Data for processing —
———

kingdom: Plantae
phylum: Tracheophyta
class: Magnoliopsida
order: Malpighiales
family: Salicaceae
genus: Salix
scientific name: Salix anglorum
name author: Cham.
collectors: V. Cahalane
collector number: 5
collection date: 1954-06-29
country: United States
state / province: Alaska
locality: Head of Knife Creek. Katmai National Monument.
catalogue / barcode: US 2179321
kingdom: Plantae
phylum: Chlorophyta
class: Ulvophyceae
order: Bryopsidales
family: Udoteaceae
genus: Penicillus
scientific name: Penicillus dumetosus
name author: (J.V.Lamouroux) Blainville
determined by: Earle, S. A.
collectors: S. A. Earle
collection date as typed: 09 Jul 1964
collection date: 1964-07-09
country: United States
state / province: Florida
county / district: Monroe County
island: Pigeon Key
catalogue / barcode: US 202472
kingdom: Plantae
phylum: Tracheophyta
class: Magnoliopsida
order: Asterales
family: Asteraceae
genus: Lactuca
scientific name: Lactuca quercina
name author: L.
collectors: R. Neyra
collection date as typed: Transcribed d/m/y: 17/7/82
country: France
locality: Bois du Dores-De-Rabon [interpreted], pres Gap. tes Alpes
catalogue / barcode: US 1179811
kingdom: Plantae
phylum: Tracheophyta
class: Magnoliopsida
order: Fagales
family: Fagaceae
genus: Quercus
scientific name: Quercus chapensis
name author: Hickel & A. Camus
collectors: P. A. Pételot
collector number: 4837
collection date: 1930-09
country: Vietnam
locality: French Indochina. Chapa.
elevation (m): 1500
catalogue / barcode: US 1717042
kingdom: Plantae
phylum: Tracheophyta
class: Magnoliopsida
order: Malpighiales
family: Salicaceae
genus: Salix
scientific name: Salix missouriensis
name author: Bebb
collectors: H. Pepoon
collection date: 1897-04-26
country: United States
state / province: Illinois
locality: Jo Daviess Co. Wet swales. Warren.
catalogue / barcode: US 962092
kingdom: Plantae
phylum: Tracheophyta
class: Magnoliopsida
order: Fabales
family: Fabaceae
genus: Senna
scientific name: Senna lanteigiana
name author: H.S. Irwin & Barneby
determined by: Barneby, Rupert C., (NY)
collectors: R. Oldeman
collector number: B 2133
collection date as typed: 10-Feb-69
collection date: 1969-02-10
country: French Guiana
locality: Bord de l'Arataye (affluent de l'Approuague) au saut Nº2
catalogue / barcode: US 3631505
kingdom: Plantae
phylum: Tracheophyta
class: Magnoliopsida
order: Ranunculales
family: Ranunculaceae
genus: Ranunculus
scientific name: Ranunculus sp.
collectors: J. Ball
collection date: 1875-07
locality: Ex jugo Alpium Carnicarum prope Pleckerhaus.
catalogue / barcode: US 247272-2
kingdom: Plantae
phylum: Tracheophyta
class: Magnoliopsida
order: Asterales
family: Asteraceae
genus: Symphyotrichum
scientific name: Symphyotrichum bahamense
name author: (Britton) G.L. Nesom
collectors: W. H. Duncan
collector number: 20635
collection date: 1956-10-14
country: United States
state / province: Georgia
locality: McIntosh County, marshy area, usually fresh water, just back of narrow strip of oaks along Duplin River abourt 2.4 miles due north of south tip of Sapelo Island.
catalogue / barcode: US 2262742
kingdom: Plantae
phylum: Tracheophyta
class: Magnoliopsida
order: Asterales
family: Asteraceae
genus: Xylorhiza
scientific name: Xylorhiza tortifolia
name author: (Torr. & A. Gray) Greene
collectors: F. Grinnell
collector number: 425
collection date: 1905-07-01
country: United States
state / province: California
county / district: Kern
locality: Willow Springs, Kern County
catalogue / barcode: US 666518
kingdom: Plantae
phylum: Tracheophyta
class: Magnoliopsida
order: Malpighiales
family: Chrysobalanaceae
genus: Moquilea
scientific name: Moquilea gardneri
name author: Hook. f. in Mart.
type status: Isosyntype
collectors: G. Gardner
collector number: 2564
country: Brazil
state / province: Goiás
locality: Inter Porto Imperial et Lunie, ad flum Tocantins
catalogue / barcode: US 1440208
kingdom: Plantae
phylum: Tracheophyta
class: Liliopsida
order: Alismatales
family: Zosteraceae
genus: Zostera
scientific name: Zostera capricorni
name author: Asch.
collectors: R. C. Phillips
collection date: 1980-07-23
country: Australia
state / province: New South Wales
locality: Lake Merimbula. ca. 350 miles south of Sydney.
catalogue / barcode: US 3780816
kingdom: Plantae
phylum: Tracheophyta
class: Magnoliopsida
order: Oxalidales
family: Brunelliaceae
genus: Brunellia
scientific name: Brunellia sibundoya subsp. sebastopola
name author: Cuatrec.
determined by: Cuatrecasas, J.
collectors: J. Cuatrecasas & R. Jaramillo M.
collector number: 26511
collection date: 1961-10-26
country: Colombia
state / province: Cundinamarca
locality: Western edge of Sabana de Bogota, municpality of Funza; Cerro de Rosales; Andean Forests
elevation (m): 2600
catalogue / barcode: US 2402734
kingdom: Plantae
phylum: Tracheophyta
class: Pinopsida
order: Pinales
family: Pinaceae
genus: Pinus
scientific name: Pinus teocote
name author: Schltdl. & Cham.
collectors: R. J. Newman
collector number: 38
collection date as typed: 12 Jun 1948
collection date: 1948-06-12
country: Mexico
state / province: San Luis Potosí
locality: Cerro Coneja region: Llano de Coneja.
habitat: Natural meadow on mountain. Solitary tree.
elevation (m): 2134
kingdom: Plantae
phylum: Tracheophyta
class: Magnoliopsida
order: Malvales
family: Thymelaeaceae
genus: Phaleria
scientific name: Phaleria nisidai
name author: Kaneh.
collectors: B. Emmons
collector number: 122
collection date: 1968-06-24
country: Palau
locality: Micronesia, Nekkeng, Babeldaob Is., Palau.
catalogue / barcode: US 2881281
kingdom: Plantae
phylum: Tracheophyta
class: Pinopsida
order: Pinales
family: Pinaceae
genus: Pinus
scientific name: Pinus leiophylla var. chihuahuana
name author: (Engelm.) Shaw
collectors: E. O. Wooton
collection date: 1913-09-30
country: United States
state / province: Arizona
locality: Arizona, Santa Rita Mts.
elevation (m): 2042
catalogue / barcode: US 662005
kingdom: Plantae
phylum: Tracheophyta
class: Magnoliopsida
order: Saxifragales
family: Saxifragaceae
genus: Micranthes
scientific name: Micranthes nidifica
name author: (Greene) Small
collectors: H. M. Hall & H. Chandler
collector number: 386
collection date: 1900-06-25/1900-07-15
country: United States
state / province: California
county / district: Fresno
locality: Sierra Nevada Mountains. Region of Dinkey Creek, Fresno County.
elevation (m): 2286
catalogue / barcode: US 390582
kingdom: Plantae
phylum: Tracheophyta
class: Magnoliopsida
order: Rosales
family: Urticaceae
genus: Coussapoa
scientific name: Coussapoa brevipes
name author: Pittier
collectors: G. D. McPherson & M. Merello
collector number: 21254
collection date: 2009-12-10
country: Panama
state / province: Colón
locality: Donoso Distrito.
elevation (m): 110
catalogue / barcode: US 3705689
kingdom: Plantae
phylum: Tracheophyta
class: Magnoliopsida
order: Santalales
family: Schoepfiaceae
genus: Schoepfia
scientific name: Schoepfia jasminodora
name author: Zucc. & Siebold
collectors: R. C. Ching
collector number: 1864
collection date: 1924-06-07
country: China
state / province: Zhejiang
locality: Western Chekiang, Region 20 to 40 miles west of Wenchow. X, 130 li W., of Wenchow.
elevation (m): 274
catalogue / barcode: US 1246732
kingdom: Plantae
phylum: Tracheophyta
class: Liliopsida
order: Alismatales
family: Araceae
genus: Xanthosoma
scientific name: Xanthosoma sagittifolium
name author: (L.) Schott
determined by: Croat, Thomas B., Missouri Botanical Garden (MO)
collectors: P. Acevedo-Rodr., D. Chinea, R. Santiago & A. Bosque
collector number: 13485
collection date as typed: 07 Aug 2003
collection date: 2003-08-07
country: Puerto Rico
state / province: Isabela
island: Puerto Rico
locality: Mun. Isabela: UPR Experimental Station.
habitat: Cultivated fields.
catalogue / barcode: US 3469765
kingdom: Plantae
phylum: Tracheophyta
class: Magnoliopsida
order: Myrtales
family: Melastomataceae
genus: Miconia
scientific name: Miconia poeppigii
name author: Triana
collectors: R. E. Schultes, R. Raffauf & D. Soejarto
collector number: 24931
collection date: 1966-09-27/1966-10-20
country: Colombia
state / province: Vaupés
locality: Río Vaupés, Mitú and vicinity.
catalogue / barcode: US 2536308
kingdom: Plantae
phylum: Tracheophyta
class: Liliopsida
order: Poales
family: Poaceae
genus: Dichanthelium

———

Aim —
Reproduce the lines word for word, starting with the line that contains "habitat: Cultivated fields." and ending after the line that contains "name author: Triana".

Reply —
habitat: Cultivated fields.
catalogue / barcode: US 3469765
kingdom: Plantae
phylum: Tracheophyta
class: Magnoliopsida
order: Myrtales
family: Melastomataceae
genus: Miconia
scientific name: Miconia poeppigii
name author: Triana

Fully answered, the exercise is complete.